The safety profile observed in DESTINY-CRC02 at the 5.4mg/kg and 6.4mg/kg dose levels was consistent with other clinical trials of Enhertu, with no new safety signals identified at either dose. A more favourable benefit-risk profile was observed in patients treated with Enhertu 5.4mg/kg, resulting in its selection as the recommended dose. Grade 3 or higher treatment related TEAEs were numerically higher with Enhertu 6.4mg/kg versus 5.4mg/kg. Grade 3 or higher treatment related TEAEs occurred in 41.0% and 48.7% of patients receiving Enhertu 5.4mg/kg or 6.4mg/kg, respectively.

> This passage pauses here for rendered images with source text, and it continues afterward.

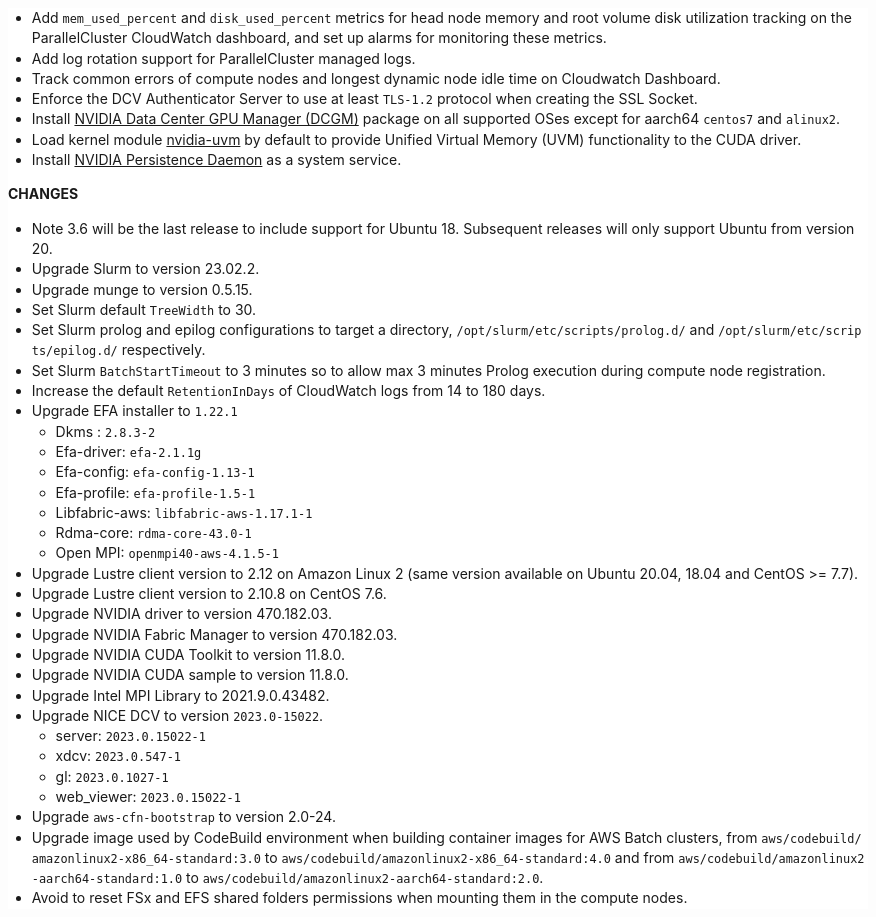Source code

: - Add `mem_used_percent` and `disk_used_percent` metrics for head node memory and root volume disk utilization tracking on the ParallelCluster CloudWatch dashboard, and set up alarms for monitoring these metrics.
- Add log rotation support for ParallelCluster managed logs.
- Track common errors of compute nodes and longest dynamic node idle time on Cloudwatch Dashboard.
- Enforce the DCV Authenticator Server to use at least `TLS-1.2` protocol when creating the SSL Socket.
- Install [NVIDIA Data Center GPU Manager (DCGM)](https://developer.nvidia.com/dcgm) package on all supported OSes except for aarch64 `centos7` and `alinux2`.
- Load kernel module [nvidia-uvm](https://developer.nvidia.com/blog/unified-memory-cuda-beginners/) by default to provide Unified Virtual Memory (UVM) functionality to the CUDA driver.
- Install [NVIDIA Persistence Daemon](https://docs.nvidia.com/deploy/driver-persistence/index.html) as a system service.

**CHANGES**
- Note 3.6 will be the last release to include support for Ubuntu 18. Subsequent releases will only support Ubuntu from version 20.
- Upgrade Slurm to version 23.02.2.
- Upgrade munge to version 0.5.15.
- Set Slurm default `TreeWidth` to 30.
- Set Slurm prolog and epilog configurations to target a directory, `/opt/slurm/etc/scripts/prolog.d/` and `/opt/slurm/etc/scripts/epilog.d/` respectively.
- Set Slurm `BatchStartTimeout` to 3 minutes so to allow max 3 minutes Prolog execution during compute node registration.
- Increase the default `RetentionInDays` of CloudWatch logs from 14 to 180 days.
- Upgrade EFA installer to `1.22.1`
  - Dkms : `2.8.3-2`
  - Efa-driver: `efa-2.1.1g`
  - Efa-config: `efa-config-1.13-1`
  - Efa-profile: `efa-profile-1.5-1`
  - Libfabric-aws: `libfabric-aws-1.17.1-1`
  - Rdma-core: `rdma-core-43.0-1`
  - Open MPI: `openmpi40-aws-4.1.5-1`
- Upgrade Lustre client version to 2.12 on Amazon Linux 2 (same version available on Ubuntu 20.04, 18.04 and CentOS >= 7.7).
- Upgrade Lustre client version to 2.10.8 on CentOS 7.6.
- Upgrade NVIDIA driver to version 470.182.03.
- Upgrade NVIDIA Fabric Manager to version 470.182.03.
- Upgrade NVIDIA CUDA Toolkit to version 11.8.0.
- Upgrade NVIDIA CUDA sample to version 11.8.0.
- Upgrade Intel MPI Library to 2021.9.0.43482.
- Upgrade NICE DCV to version `2023.0-15022`.
  - server: `2023.0.15022-1`
  - xdcv: `2023.0.547-1`
  - gl: `2023.0.1027-1`
  - web_viewer: `2023.0.15022-1`
- Upgrade `aws-cfn-bootstrap` to version 2.0-24.
- Upgrade image used by CodeBuild environment when building container images for AWS Batch clusters, from
  `aws/codebuild/amazonlinux2-x86_64-standard:3.0` to `aws/codebuild/amazonlinux2-x86_64-standard:4.0` and from
  `aws/codebuild/amazonlinux2-aarch64-standard:1.0` to `aws/codebuild/amazonlinux2-aarch64-standard:2.0`.
- Avoid to reset FSx and EFS shared folders permissions when mounting them in the compute nodes.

The most common Grade 3 or higher TEAEs occurring in greater than 10% of patients were neutropenia (16.9% (5.4mg/kg), 28.2% (6.4mg/kg)), anaemia (9.6% (5.4mg/kg), 23.1% (6.4mg/kg)) and thrombocytopenia (6.0% (5.4mg/kg); 12.8% (6.4mg/kg)). There were 12 cases (8.4% in the 5.4mg/kg arm and 12.8% in the 6.4mg/kg arm) of treatment related ILD or pneumonitis reported, as determined by an independent adjudication committee. The majority (5.4mg/kg: 8.4%, 6.4mg/kg: 10.2%) were low Grade (Grade 1 or 2) with no Grade 3, no Grade 4 and one Grade 5 event observed (6.4mg/kg: 2.6%).